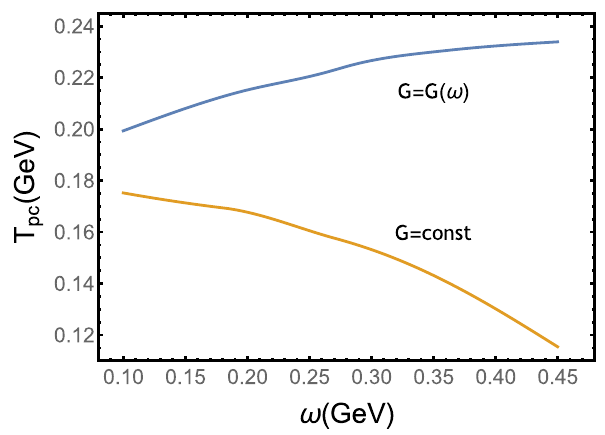
Fig. 4 Pseudo critical temperature as function of ω by choosing 4- fermion coupling G as G (ω) in Eq. 18 and a constant, i.e. G = 4 . 93 GeV − 2 as the usual NJL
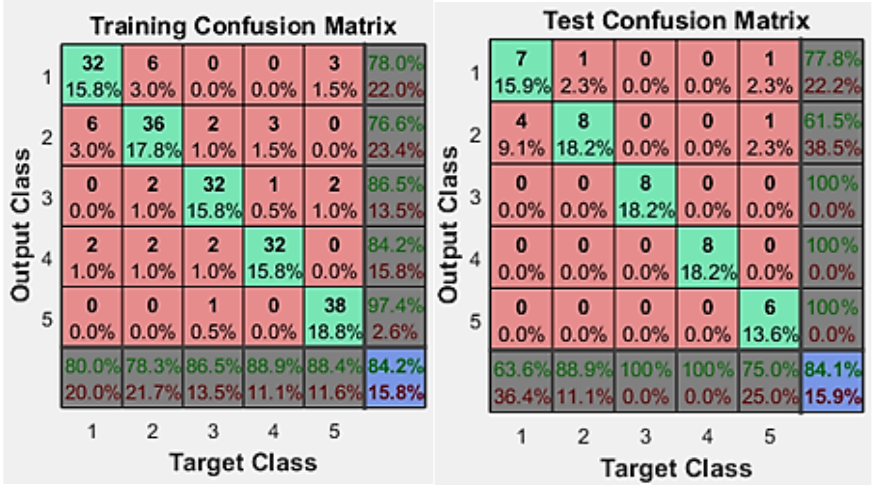
Figure 6. Confusion Matrix for Training Dataset.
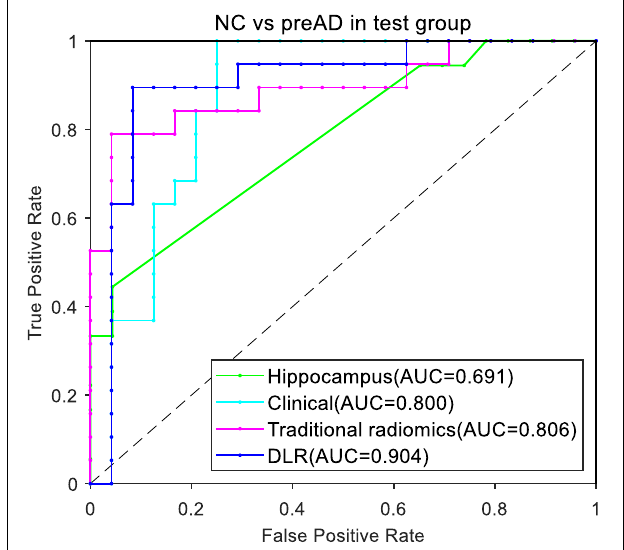
FIGURE 4 | ROC curves of the four models between NC and preAD groups.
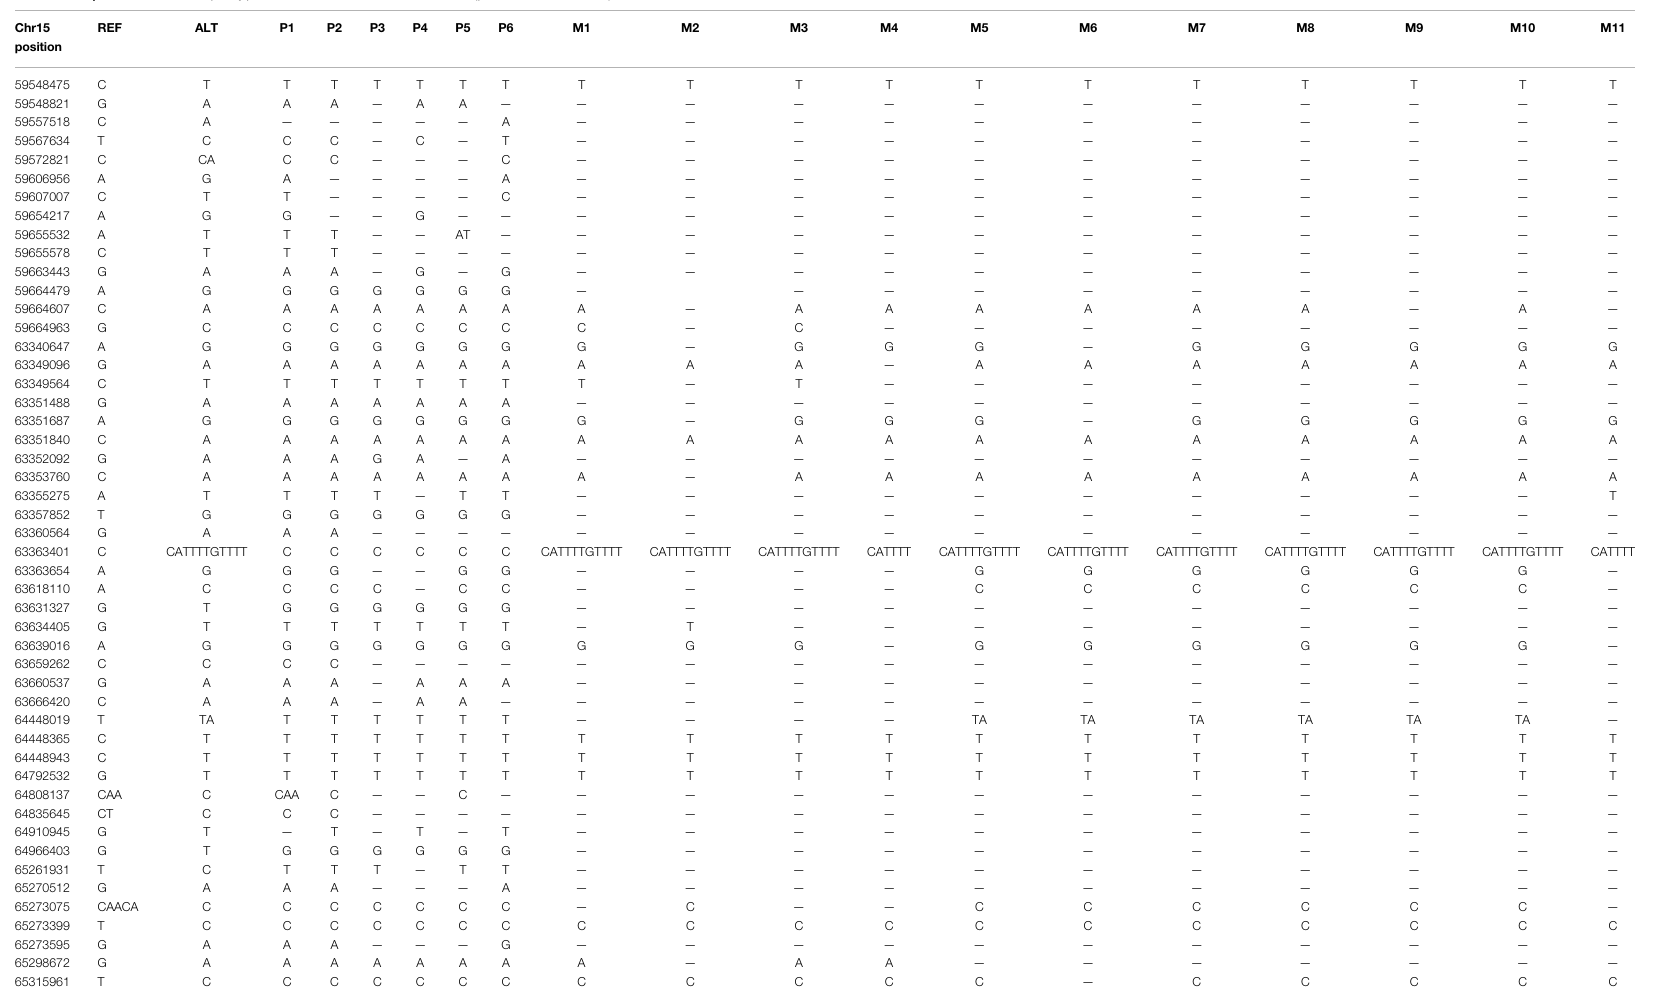
TABLE 2 | The shared haplotypes at the PPIB mutation site (position 6448943). Chr15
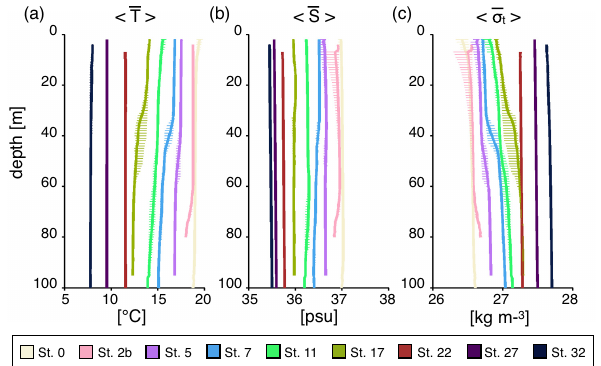
Fig. 3. Depth-binned and station-averaged profiles of (a) temper- ature T , (b) salinity S , and (c) sigma-t σ t (density ρ − 1000) at 9 selected stations. The ranges of minimum and maximum val- ues around the station-average are also shown as horizontal bars. The overbar indicates a trimmed–smoothed–sharpened–filtered and binned quantity, and the angle brackets indicate a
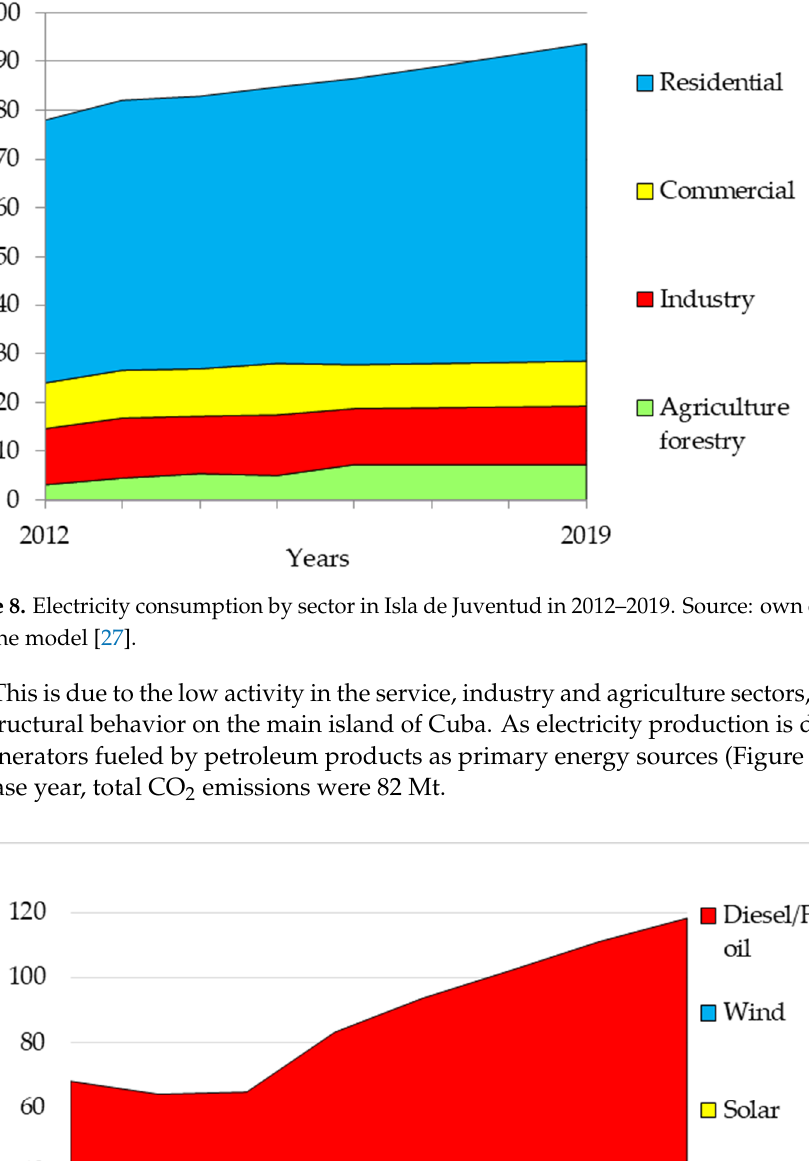
Figure 9. Electricity production in Isla de Juventud in 2012–2019. Source: own elaboration with the model [27].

## WORK REQUIRED
Everything from the line holding "Figure 6. Confusion" to the close of the records should be written out exactly, both ends included, with pictures omitted.

## YOUR SOLUTION
Figure 6. Confusion Matrix for Training Dataset.
FIGURE 4 | ROC curves of the four models between NC and preAD groups.
TABLE 2 | The shared haplotypes at the PPIB mutation site (position 6448943). Chr15
Fig. 3. Depth-binned and station-averaged profiles of (a) temper- ature T , (b) salinity S , and (c) sigma-t σ t (density ρ − 1000) at 9 selected stations. The ranges of minimum and maximum val- ues around the station-average are also shown as horizontal bars. The overbar indicates a trimmed–smoothed–sharpened–filtered and binned quantity, and the angle brackets indicate a
Figure 9. Electricity production in Isla de Juventud in 2012–2019. Source: own elaboration with the model [27].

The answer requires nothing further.